## Article
§ §
DP, Ethan Lodge, Chris Chuky and talent Tamia Stone-Martin                                          © credit: James Barber


After starting out as an actor, you segued into directing – can you tell us a bit more about this career pivot, and how it came about?

In 2012-2013, I found myself deeply immersed in the world of theatre, taking on numerous roles and projects. Acting was my passion, and I was fortunate to be involved in some truly amazing shows. Despite receiving offers from drama schools, the financial hurdle was just too high for me to overcome at the time. So, I took a step back and asked myself: what else am I good at? What else do I love?

That’s when I decided to enrol in a foundation course, hoping to explore new avenues and uncover hidden talents. Little did I know that this decision would lead me to discover my newfound love for directing films. Even as I delved into directing, my heart remained tied to acting. One standout moment was performing at the National Theatre, a milestone that caught the attention of an acting agent and led to representation.

But it was a twist of fate that truly set me on my current path. On the very day I was supposed to start university to study digital film production, I landed my first major job directing a music video. It was a no-brainer—I had to take the job. From there, I found myself balancing acting gigs with my film course, immersing myself in a whirlwind of short films, music videos, and commercials. Until I started making my own short films. The aim was to make films to put myself in, but I just ended up loving being behind the camera, working with cast and crew and telling stories. Each set both in front and behind the camera taught me something new, shaping me into the filmmaker I am today.


How has your experience in front of the camera influenced or developed your skills behind the camera, particularly in relation to casting and getting the best performances out of your talent?

It’s been invaluable in shaping my skills as a director, especially in relation to casting and drawing out the best performances from my talent. Having been an actor myself, I understand the nuances of the craft, which allows me to recognize great talent and select actors who can bring authenticity and depth to their roles but also just simply being able to relate. I think my experience on set as an actor has given me insight into the actor-director dynamic, helping me to effectively communicate with my cast and create a collaborative environment where they feel comfortable exploring their characters. Being an actor is a tough sport that people train and play differently for, so I see it almost like being a coach that has to adapt differently for each player. My background in acting has definitely helped my directing abilities, enabling me to guide actors to deliver their best performances while bringing my vision to life on screen.
§ §
Dataset entries
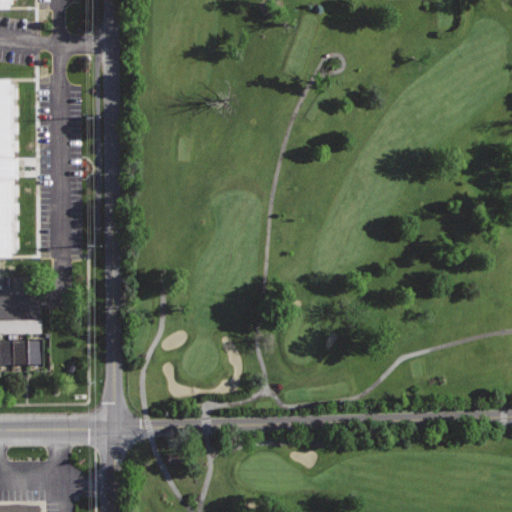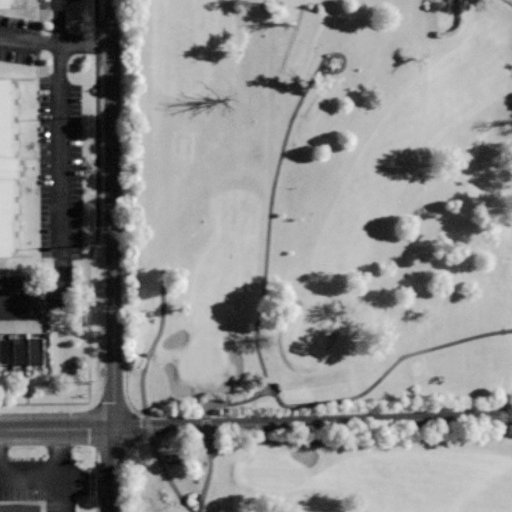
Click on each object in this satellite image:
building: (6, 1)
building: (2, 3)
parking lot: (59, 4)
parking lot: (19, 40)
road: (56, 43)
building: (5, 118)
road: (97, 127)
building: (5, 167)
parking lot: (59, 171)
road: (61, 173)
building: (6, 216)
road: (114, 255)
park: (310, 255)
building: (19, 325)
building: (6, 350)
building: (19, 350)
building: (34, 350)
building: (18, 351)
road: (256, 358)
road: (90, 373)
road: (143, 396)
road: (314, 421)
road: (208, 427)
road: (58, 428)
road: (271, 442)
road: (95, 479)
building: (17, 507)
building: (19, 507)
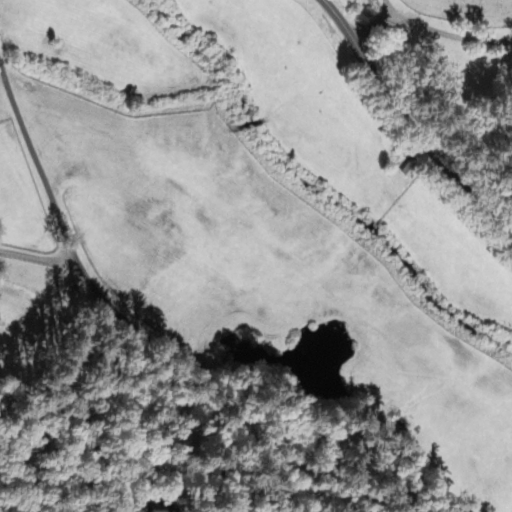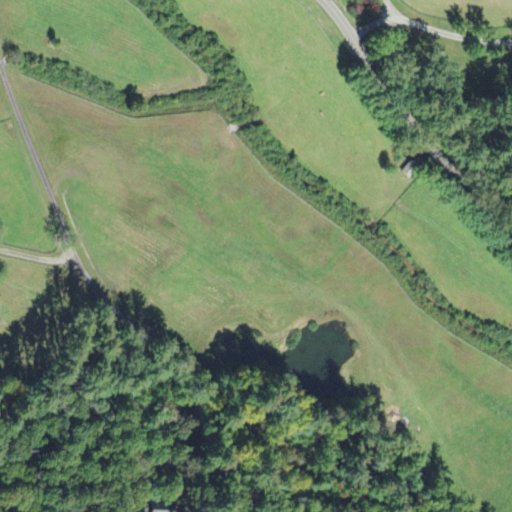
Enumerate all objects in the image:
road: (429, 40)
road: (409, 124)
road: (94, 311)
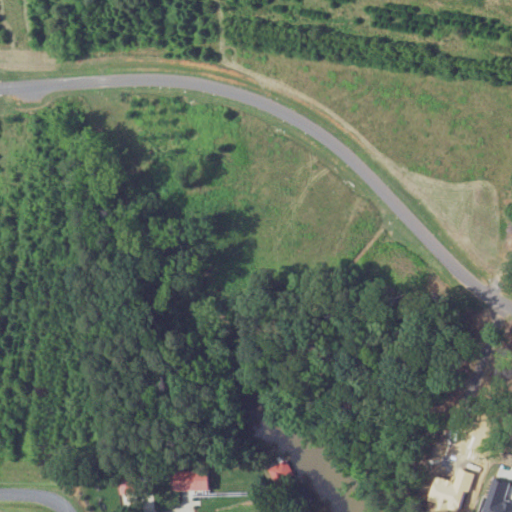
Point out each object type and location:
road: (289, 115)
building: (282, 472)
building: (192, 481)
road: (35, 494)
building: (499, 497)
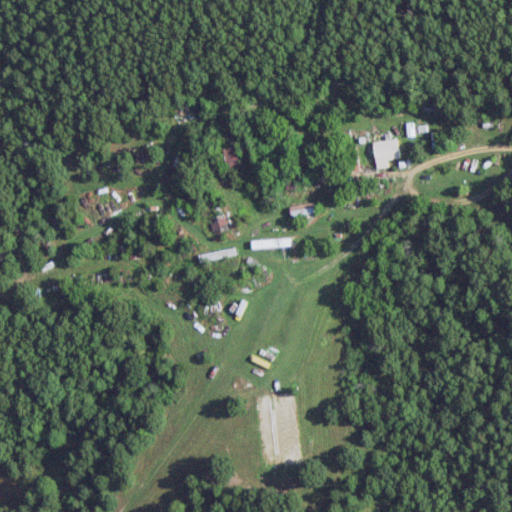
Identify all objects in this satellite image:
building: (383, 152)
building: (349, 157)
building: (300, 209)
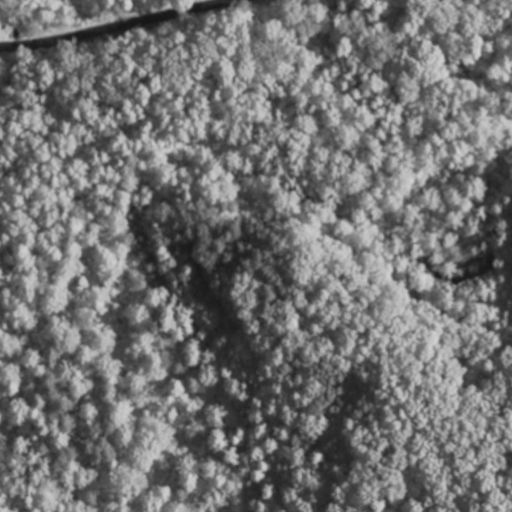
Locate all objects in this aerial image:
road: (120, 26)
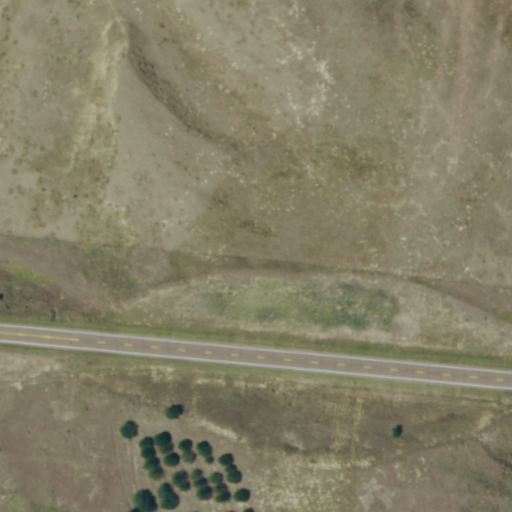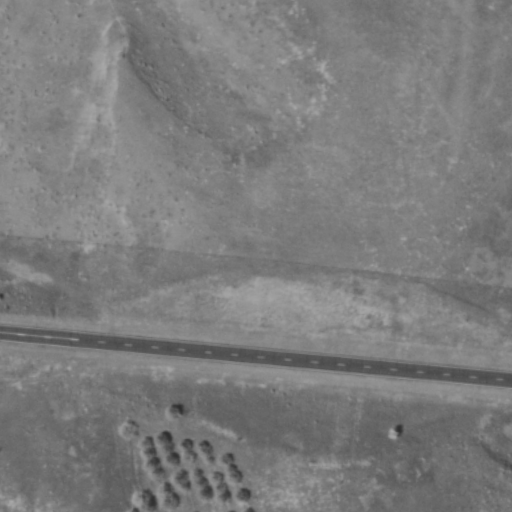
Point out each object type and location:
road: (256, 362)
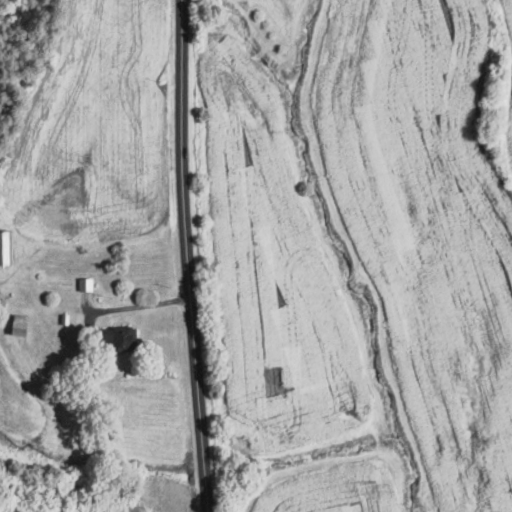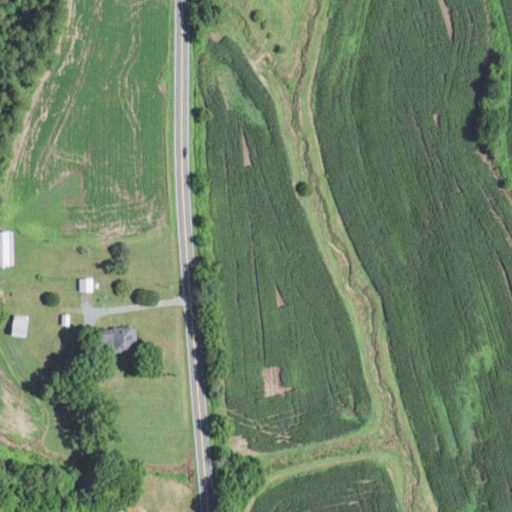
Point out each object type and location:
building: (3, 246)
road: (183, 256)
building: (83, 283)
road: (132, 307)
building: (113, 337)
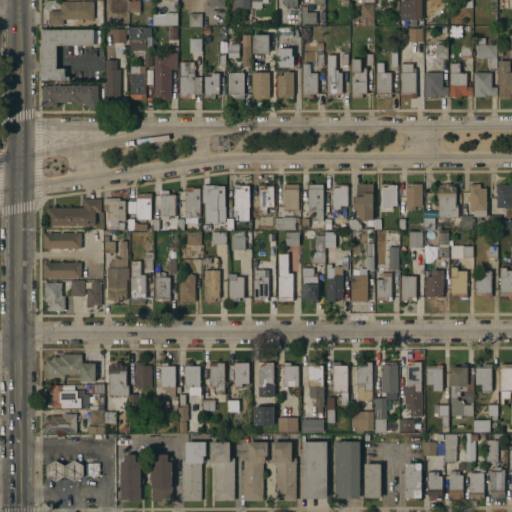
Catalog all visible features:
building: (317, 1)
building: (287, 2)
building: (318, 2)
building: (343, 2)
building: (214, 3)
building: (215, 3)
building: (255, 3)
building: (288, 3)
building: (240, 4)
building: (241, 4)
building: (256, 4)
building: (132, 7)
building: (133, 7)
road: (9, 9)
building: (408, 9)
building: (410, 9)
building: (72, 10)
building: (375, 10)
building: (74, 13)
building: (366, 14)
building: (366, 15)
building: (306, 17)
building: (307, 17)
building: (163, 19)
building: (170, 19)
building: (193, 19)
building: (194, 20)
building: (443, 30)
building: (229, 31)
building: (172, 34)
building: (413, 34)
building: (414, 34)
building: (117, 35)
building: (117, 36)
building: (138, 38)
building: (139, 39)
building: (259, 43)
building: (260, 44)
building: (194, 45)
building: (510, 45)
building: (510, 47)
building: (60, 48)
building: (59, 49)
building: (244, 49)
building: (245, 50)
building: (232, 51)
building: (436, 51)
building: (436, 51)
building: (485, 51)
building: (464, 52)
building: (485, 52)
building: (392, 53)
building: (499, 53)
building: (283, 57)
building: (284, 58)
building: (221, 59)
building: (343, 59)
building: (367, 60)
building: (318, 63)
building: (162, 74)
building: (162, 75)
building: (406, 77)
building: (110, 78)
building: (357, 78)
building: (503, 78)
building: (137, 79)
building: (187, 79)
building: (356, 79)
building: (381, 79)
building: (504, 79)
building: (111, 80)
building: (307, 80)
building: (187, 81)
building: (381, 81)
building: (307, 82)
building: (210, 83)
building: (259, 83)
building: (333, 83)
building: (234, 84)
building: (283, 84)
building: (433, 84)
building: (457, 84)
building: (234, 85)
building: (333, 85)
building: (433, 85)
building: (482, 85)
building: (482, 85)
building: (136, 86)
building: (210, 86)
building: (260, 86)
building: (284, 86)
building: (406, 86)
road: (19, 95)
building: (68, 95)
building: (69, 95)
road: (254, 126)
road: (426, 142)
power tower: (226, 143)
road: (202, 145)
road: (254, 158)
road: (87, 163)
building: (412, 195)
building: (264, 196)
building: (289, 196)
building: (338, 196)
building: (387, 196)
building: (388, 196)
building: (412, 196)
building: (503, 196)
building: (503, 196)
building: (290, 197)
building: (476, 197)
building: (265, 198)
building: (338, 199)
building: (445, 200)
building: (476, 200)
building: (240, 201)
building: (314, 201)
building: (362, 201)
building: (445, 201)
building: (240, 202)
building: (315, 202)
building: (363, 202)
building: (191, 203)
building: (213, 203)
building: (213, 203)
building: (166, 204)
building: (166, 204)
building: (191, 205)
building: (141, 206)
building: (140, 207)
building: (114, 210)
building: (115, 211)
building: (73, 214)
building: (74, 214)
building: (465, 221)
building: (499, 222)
§ §
## Jobs
A. Answer these questions from the interview:
(i) During which years was the interviewee deeply immersed in the world of theatre?
(ii) What did the interviewee plan to study at university?
(iii) At which venue did the interviewee give the performance that caught the attention of an acting agent?
B. Print the section of the dataset rows that opens with the line containing "Enumerate all objects" and closes with the line containing "building: (113, 337)", including both of those lines. Leave out the pictures.
The interview and the rows come from separate, unrelated sources.

## Exercise responses
A.
(i) 2012-2013
(ii) Digital film production
(iii) The National Theatre

B.
Enumerate all objects in the image:
road: (429, 40)
road: (409, 124)
road: (94, 311)
Point out each object type and location:
road: (289, 115)
building: (282, 472)
building: (192, 481)
road: (35, 494)
building: (499, 497)
Identify all objects in this satellite image:
building: (383, 152)
building: (349, 157)
building: (300, 209)
Locate all objects in this aerial image:
road: (120, 26)
Point out each object type and location:
road: (256, 362)
Point out each object type and location:
building: (3, 246)
road: (183, 256)
building: (83, 283)
road: (132, 307)
building: (113, 337)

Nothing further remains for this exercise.